- _Problem_
Your answer must be a single number: how many lines in the records below contain the word "sans".

Dataset entries
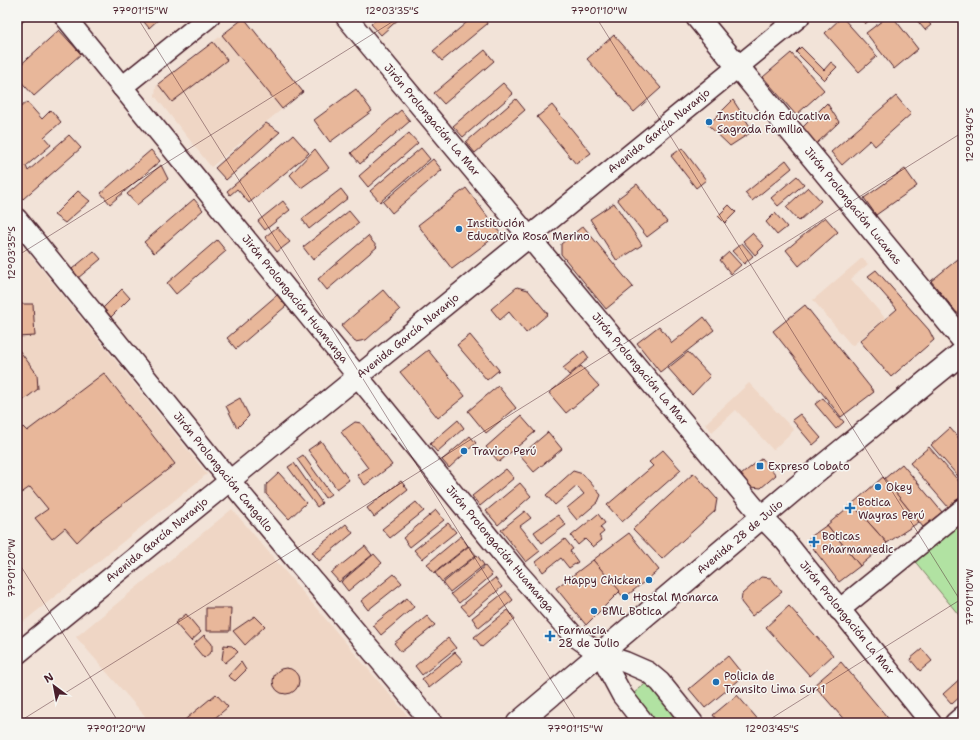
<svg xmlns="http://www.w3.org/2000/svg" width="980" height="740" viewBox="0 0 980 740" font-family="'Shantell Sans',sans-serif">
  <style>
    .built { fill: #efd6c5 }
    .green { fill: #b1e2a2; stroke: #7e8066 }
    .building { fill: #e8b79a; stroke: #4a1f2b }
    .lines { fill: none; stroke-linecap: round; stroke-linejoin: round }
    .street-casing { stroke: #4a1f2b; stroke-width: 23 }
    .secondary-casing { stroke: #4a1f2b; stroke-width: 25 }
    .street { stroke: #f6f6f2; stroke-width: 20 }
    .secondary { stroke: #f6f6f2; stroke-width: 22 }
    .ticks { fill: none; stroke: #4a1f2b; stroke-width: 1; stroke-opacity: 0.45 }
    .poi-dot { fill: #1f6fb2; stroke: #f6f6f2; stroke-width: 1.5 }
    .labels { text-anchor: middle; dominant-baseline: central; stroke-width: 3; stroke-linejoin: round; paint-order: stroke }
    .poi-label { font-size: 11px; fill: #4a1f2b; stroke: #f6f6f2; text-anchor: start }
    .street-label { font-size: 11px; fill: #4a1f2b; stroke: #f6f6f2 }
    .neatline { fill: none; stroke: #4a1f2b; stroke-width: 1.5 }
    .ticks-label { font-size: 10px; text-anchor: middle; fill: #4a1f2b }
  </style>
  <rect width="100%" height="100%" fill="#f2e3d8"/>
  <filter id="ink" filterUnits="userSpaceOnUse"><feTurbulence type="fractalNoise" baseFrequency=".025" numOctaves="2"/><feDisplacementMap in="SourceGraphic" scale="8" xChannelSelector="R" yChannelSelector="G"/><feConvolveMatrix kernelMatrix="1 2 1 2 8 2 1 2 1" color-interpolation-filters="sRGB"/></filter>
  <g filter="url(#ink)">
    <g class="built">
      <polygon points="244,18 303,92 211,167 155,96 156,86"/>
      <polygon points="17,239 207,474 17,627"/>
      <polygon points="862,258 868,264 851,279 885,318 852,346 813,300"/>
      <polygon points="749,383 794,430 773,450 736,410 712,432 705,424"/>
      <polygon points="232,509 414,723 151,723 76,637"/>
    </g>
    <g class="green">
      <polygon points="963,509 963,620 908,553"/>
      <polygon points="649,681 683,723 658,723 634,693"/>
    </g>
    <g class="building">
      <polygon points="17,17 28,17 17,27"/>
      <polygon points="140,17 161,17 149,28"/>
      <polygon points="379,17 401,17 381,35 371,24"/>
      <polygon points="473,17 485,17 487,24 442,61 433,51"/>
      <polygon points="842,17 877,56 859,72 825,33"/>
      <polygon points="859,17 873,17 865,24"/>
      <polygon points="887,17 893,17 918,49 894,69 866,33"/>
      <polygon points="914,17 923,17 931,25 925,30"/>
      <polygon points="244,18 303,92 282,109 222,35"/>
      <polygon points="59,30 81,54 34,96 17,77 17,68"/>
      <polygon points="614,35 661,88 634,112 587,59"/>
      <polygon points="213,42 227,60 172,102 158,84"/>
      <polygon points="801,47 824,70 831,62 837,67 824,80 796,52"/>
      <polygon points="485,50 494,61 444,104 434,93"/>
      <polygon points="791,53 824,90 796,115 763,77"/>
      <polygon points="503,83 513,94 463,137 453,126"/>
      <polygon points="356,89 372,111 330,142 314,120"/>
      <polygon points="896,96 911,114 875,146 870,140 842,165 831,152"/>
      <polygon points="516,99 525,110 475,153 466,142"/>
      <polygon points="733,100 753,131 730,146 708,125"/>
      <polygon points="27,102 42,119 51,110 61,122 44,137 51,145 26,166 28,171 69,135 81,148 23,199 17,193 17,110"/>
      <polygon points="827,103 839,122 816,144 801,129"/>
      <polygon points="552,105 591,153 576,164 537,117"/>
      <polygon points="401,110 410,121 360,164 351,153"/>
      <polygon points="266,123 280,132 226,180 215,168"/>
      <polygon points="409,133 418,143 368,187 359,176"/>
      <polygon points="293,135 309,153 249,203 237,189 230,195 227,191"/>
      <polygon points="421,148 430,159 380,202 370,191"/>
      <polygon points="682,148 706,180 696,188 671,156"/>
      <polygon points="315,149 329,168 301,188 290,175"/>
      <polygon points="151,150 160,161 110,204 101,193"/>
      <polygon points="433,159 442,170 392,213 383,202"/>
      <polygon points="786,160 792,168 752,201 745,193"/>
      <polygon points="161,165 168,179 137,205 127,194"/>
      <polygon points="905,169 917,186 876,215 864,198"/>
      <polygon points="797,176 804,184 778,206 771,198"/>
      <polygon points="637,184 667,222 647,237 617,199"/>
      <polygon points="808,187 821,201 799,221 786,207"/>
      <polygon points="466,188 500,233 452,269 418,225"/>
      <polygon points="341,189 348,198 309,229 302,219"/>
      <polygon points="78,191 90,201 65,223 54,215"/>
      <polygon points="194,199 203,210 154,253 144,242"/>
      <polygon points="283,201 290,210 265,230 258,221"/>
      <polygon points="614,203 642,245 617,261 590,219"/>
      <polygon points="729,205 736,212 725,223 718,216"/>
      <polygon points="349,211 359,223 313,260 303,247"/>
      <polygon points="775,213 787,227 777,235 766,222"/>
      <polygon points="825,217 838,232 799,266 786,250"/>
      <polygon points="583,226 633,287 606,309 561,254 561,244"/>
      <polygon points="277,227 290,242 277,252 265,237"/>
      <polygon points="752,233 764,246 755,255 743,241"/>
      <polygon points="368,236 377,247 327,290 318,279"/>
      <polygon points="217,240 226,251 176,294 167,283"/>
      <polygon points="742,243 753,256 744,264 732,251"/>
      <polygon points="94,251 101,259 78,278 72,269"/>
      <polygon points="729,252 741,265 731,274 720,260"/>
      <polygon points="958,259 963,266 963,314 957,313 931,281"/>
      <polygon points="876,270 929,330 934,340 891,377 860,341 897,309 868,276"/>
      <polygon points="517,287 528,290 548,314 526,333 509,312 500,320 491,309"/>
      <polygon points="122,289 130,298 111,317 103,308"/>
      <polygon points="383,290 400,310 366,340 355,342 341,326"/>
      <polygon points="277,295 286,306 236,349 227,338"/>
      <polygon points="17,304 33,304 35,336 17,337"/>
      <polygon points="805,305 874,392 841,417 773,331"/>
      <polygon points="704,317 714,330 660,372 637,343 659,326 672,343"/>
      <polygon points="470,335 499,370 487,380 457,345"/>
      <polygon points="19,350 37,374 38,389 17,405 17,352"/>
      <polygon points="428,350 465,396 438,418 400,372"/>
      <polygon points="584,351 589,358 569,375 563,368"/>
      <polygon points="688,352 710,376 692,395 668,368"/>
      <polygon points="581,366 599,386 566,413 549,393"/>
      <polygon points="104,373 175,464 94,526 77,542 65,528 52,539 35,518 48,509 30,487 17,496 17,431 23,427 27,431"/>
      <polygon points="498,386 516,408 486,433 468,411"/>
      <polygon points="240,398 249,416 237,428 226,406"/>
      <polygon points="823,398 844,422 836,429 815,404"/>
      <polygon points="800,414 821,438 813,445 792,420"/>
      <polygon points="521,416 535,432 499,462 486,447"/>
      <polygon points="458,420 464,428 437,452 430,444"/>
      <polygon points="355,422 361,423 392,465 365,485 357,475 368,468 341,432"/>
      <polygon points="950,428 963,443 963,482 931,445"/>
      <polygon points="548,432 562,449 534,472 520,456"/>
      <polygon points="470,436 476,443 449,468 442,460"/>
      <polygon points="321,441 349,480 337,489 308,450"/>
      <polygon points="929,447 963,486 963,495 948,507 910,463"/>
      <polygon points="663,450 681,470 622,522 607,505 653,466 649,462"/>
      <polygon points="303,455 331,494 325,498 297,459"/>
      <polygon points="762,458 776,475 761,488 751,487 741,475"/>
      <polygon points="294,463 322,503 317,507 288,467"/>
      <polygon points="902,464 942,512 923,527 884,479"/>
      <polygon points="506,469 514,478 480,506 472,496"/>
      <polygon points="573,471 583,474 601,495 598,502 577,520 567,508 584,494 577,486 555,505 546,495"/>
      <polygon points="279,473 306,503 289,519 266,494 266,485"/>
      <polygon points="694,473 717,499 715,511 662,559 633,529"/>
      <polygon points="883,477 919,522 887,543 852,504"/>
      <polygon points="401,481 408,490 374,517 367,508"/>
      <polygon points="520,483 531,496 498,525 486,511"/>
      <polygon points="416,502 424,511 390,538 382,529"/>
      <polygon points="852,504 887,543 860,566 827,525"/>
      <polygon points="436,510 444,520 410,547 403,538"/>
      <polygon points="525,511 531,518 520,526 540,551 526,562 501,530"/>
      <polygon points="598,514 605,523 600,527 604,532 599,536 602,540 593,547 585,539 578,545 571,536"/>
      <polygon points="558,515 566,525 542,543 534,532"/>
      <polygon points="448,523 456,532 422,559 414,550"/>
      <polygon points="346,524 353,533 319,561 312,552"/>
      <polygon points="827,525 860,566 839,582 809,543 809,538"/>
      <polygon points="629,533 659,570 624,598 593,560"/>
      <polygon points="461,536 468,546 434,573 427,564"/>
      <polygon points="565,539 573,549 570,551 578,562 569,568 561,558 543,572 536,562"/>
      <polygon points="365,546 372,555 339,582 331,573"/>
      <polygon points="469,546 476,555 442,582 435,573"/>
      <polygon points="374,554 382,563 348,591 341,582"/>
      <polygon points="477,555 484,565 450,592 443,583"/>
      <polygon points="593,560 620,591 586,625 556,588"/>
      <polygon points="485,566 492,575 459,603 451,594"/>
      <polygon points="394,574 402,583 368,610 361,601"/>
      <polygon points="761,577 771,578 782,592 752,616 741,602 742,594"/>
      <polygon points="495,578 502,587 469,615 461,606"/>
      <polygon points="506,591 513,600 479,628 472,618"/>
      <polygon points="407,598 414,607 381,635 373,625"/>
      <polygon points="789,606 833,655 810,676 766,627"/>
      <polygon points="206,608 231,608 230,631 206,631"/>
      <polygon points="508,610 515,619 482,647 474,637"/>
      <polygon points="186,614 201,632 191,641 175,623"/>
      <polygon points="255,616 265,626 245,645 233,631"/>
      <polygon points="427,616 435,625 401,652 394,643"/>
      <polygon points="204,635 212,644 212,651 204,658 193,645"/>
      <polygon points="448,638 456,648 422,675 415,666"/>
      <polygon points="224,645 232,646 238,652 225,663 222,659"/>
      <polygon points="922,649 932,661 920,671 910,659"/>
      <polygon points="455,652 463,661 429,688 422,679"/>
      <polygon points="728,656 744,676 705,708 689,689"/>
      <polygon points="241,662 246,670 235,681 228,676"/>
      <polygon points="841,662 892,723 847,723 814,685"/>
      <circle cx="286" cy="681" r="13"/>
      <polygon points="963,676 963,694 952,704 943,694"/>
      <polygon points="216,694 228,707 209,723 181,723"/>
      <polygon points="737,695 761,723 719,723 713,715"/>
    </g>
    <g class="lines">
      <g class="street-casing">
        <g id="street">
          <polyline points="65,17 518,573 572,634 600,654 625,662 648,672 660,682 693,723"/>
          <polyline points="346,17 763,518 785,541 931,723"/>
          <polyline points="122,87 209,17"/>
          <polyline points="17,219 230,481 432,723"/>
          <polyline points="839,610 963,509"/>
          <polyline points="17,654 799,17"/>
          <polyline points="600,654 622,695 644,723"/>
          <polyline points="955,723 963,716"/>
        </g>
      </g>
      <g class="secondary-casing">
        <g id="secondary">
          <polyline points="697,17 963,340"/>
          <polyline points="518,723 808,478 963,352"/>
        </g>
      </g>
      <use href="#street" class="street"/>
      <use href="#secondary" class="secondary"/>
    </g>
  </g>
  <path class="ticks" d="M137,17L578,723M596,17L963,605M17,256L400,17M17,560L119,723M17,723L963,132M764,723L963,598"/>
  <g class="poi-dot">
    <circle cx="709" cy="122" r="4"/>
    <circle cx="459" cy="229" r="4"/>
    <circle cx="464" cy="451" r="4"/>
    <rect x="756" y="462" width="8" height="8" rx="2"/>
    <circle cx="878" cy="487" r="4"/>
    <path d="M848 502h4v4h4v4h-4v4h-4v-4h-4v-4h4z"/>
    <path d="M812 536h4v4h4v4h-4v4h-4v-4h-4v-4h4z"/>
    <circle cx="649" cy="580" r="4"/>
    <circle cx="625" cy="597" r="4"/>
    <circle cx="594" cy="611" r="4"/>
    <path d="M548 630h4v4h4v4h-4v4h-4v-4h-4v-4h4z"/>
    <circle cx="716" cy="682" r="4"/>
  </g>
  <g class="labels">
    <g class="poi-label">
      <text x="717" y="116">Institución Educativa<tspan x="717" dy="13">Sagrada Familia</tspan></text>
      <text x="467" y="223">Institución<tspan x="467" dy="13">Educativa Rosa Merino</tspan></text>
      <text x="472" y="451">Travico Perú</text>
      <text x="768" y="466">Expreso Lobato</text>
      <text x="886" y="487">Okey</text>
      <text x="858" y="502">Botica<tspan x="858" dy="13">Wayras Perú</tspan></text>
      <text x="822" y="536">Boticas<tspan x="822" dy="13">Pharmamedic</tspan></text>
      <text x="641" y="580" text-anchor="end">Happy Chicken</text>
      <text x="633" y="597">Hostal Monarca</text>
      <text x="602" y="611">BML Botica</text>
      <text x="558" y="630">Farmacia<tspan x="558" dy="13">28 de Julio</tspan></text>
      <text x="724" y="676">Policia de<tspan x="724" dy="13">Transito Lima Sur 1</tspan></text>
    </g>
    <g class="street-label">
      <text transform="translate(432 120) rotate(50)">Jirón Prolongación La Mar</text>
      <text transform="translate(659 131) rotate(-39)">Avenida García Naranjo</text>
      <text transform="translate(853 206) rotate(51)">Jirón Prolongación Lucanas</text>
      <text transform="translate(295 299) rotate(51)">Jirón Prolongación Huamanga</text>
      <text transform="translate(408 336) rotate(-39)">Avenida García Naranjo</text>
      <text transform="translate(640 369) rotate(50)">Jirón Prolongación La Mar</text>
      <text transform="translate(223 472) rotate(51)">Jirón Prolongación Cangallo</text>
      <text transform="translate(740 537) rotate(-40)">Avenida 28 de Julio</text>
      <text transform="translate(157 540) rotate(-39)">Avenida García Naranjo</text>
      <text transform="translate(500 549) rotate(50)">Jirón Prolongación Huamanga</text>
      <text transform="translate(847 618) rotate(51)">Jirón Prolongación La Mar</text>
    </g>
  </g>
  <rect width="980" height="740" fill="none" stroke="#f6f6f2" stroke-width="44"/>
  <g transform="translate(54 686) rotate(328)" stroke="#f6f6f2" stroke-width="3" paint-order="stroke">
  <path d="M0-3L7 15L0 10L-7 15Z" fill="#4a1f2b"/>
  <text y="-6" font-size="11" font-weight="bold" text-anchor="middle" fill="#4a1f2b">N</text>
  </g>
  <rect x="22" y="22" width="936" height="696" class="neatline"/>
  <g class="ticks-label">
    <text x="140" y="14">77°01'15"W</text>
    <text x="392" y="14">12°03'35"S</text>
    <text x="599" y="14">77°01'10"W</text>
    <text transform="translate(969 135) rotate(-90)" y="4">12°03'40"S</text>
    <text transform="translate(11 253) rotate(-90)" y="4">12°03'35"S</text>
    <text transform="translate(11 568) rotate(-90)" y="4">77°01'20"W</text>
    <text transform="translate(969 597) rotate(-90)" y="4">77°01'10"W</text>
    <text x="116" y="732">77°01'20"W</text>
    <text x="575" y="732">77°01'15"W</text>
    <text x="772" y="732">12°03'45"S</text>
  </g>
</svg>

...

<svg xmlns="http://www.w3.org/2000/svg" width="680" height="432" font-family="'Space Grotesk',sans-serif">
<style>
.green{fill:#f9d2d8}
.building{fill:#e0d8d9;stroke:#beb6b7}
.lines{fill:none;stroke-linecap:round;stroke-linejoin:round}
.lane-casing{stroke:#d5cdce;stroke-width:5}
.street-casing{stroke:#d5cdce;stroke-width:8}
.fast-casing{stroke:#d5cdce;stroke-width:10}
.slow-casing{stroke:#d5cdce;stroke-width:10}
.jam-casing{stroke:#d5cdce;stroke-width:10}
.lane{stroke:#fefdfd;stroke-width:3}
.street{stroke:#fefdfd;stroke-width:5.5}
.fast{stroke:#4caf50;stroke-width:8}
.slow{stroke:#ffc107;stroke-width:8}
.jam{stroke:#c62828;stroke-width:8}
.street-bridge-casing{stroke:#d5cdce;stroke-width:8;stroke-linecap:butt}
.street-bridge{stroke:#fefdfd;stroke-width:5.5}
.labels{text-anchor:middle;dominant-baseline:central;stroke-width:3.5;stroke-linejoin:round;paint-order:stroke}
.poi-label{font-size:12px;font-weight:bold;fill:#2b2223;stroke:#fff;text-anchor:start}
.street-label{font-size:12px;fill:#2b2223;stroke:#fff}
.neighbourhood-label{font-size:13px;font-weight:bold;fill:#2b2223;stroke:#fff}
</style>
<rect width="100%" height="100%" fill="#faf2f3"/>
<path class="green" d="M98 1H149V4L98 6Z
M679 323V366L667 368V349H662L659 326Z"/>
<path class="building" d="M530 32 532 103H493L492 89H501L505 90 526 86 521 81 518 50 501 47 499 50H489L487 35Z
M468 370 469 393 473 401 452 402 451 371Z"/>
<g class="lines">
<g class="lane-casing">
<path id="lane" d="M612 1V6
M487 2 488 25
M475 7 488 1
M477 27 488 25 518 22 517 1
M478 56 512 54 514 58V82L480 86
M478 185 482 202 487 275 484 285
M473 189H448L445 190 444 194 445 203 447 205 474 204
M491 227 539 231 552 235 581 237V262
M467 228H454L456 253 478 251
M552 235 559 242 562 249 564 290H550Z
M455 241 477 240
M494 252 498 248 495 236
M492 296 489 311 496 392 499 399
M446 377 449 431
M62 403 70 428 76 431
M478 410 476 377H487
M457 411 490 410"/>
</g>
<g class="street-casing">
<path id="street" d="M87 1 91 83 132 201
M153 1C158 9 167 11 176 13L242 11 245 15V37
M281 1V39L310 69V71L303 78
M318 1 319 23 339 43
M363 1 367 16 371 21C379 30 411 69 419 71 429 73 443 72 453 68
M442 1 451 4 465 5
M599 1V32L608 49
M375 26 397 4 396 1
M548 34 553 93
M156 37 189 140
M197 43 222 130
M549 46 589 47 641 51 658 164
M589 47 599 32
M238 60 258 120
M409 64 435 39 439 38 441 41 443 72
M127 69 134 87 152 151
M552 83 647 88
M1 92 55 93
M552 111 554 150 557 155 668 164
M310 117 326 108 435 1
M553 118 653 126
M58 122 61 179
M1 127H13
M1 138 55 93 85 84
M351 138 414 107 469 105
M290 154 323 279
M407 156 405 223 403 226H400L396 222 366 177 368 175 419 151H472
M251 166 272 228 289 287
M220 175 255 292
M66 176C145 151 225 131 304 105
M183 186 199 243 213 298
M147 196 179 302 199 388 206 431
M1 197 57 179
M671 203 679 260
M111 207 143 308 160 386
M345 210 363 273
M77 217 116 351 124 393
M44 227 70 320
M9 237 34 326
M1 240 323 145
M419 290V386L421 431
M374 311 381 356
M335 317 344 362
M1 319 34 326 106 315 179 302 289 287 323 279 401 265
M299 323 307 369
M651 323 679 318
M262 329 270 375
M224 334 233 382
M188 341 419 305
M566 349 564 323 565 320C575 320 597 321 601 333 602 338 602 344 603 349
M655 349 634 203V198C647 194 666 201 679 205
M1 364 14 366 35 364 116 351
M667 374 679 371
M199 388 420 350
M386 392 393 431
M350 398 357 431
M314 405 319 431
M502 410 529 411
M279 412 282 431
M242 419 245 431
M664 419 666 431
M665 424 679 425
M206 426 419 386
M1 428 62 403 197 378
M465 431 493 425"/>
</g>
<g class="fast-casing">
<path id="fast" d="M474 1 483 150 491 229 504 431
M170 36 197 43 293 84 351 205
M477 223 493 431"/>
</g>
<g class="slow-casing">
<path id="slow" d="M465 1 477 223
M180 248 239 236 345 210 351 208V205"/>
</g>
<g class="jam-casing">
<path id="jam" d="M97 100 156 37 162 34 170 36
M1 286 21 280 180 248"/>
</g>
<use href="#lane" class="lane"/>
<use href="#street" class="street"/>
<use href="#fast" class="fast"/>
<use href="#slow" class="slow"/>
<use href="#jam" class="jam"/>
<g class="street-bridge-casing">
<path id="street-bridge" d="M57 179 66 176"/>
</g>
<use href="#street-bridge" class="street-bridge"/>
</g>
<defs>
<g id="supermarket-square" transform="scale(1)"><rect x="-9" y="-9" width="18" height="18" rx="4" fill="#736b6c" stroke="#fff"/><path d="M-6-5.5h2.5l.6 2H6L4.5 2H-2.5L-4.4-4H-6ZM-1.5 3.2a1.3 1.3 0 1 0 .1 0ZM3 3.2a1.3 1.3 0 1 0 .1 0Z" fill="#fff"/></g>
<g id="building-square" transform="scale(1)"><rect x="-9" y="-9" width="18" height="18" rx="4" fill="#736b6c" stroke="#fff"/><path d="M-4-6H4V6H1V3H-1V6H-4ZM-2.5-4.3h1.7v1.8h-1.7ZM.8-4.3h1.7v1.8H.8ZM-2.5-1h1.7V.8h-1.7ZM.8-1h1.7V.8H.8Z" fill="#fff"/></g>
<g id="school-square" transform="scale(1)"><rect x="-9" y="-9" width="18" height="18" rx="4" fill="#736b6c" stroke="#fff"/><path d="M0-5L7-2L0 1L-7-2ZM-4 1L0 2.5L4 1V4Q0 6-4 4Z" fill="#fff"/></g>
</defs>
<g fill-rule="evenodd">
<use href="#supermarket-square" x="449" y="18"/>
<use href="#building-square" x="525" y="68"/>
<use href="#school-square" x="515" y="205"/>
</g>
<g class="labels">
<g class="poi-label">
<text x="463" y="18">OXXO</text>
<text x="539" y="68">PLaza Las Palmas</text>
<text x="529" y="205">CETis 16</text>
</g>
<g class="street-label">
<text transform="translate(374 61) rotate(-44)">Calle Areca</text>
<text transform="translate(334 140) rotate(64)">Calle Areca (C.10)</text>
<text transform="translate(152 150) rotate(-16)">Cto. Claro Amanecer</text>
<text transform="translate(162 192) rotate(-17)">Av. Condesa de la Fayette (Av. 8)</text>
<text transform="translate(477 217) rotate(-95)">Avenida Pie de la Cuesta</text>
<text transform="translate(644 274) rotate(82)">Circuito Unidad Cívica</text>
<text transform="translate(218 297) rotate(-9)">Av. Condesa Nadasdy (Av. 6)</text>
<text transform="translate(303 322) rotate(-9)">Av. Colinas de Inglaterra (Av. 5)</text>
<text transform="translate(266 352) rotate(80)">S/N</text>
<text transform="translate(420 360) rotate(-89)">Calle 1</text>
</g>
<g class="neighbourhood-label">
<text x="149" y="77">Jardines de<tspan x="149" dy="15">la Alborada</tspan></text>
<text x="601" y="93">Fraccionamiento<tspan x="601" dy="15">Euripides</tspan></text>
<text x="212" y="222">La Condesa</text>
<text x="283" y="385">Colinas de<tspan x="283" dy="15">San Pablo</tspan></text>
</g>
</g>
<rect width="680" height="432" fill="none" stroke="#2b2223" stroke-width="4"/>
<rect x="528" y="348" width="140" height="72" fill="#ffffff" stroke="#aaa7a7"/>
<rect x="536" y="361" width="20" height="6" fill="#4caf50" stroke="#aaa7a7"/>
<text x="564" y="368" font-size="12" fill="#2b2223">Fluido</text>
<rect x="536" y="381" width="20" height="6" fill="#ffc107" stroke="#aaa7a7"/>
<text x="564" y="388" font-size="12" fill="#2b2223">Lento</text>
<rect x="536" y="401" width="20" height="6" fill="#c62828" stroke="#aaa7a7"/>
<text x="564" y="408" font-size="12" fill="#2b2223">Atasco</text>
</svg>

- _Solved problem_
2